Потом мы обсуждаем забавное приключение, хохочем и направляемся к своим шкафчикам.

– Твою мать! – выпучивает глаза Допиро. Рукава его робы и штанины, завязаны мокрыми узлами.

То же самое и с моей.

– Вот сучки, – шипим мы с Витькой, пытаясь развязать узлы. Но не тут-то было, они затянуты намертво.

Следующие полчаса, матерясь и действуя зубами, мы все-таки приводим робы в рабочее состояние, напяливаем их на себя и спешим назад.

– Ну что, как говорят с легким паром, – бормочет Витька, когда, добравшись до каюты, мы заваливаемся в койки.

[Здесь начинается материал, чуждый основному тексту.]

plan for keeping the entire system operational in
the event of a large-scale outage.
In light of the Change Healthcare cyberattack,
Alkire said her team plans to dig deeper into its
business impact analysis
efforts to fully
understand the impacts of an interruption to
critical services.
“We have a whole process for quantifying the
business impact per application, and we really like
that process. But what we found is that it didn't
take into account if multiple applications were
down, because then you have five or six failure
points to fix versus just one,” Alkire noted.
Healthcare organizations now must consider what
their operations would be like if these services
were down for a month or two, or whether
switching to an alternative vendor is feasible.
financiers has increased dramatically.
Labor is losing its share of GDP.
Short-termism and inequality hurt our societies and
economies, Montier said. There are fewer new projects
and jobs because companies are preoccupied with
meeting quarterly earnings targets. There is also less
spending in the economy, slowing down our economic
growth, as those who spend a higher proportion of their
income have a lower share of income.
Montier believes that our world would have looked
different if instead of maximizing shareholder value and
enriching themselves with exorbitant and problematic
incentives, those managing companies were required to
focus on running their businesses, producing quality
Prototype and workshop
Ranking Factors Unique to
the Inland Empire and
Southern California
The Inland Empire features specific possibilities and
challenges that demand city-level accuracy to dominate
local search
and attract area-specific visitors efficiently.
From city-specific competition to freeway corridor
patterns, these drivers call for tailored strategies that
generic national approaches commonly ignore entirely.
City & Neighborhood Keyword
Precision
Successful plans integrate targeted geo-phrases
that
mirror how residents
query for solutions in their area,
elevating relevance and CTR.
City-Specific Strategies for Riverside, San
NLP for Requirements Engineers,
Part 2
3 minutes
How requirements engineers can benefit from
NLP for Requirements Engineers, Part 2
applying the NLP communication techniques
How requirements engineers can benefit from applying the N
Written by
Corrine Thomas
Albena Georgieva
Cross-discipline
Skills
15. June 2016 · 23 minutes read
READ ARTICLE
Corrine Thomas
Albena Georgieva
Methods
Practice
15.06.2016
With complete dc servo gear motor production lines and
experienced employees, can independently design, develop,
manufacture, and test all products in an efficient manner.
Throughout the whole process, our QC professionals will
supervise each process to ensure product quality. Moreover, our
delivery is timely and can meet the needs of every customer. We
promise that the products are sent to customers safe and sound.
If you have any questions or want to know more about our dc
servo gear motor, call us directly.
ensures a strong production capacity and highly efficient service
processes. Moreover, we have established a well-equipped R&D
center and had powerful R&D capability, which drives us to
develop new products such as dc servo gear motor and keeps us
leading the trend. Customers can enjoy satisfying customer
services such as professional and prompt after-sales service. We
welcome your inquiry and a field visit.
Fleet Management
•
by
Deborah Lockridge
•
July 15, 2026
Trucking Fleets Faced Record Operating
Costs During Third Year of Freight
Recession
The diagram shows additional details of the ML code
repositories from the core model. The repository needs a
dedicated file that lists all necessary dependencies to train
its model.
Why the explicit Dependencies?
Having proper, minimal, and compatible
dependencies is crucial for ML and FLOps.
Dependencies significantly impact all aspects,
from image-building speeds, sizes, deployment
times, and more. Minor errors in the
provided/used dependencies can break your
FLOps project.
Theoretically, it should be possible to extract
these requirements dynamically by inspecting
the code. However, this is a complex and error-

– И тебе не хворать, – зеваю я, вслед за чем мы проваливаемся в сон.

Крепкий и глубокий.

ДМБ

Придет весна, растает речка,

И ДМБ объявит Гречко.

(из военной поговорки времен застоя)

Майское утро субботы.

Казарменный городок купается в лучах весеннего солнца, вдали голубеет залив и зеленеют сопки. В режимной зоне, у уходящих в воду пирсов, дремлют черные тела ракетоносцев. Откуда-то доносит тягучий гудок рейдового буксира.

– Ну что, Валер, держи краба, – басит Витька и сдвигает белесые брови. – Глядишь, еще свидимся.

Рядом с нами, с увольняемыми в запас, прощаются другие ребята. Все пожимают друг другу руки, хлопают по плечам и широко улыбаются.

На «дембелях» блистающая золотом погон и нарукавных шевронов, отутюженная форма «три», первого срока, надраенные до зеркального блеска хромовые ботинки и черные щегольские бескозырки, с длинными муаровыми лентами и надписью «Северный флот».

Ребята оттрубили по три года и уходят на гражданку.

Смотреть на них приятно. Все рослые, как на подбор, уверенные в себе и солидные.

А моему набору служить еще полгода, что сейчас кажется целой вечностью.

Мы знаем, что в той, новой жизни, вряд ли встретимся и всем немного грустно. Будут еще новые встречи и друзья, но таких, как эти, никогда не будет.

Потому, что мы экипаж подлодки. Где все за одного и один за всех. Без дешевого пафоса и героики. Многие поймут это много позже, на гражданке, которая сейчас кажется такой желанной и заманчивой.

А пока мы радуемся как дети, и по – доброму завидуем ребятам.

– Ну что, кореша почапали?! – смотрит на часы здоровенный Колька Кондратьев.

«Дембеля» в последний раз окидывают взглядом кубрик, шлепают на затылки бескозырки, и прихватив чемоданы, вместе с нами направляются к выходу.

– Смир-рна! – бросает руку к виску дневальный, дверь выпускает группу и оглушительно хлопает.

Мы вниз не спускаемся, традиция, и возвращаемся в кубрик, к открытым окнам. На широком подоконнике одного из них, уже стоит наготове экипажная «Комета».

Как только открывается дверь подъезда и из нее возникает первый «дембель», Серега Антоненко давит кнопку и наступившую тишину взрывает марш «Прощание славянки».

Из подъездов близлежащих казарм появляются другие группы увольняемых, в воздухе возникают новые «славянки» и в окнах всех этажей гроздьями висят моряки.

– ..р-раа!!! – мощно несется над заливом и в небо взмывают сотни чаек.

А группы увольняемых сливаются в одну, и парни, весело переговариваясь и изредка оглядываясь назад, широко шагают в направлении режимной зоны.

Там они в последний раз пройдут мимо своих ракетоносцев, с развевающимися на рубках сине-белыми флагами, и каждый взглядом простится с кораблем. Навсегда.

Когда последние фигурки исчезают за открытыми створками ворот «зоны», мы прекращаем орать, и от избытка чувств закуриваем.

– Да, – в три затяжки сжигает свою «приму», сидящий на подоконнике Витька Свеженцев. Скорее бы осень и домой!

– Ничо! – встряхивает чубом Серега Осмачко. Щас сходим на три месяца в автономку, потом санаторий и тю-тю!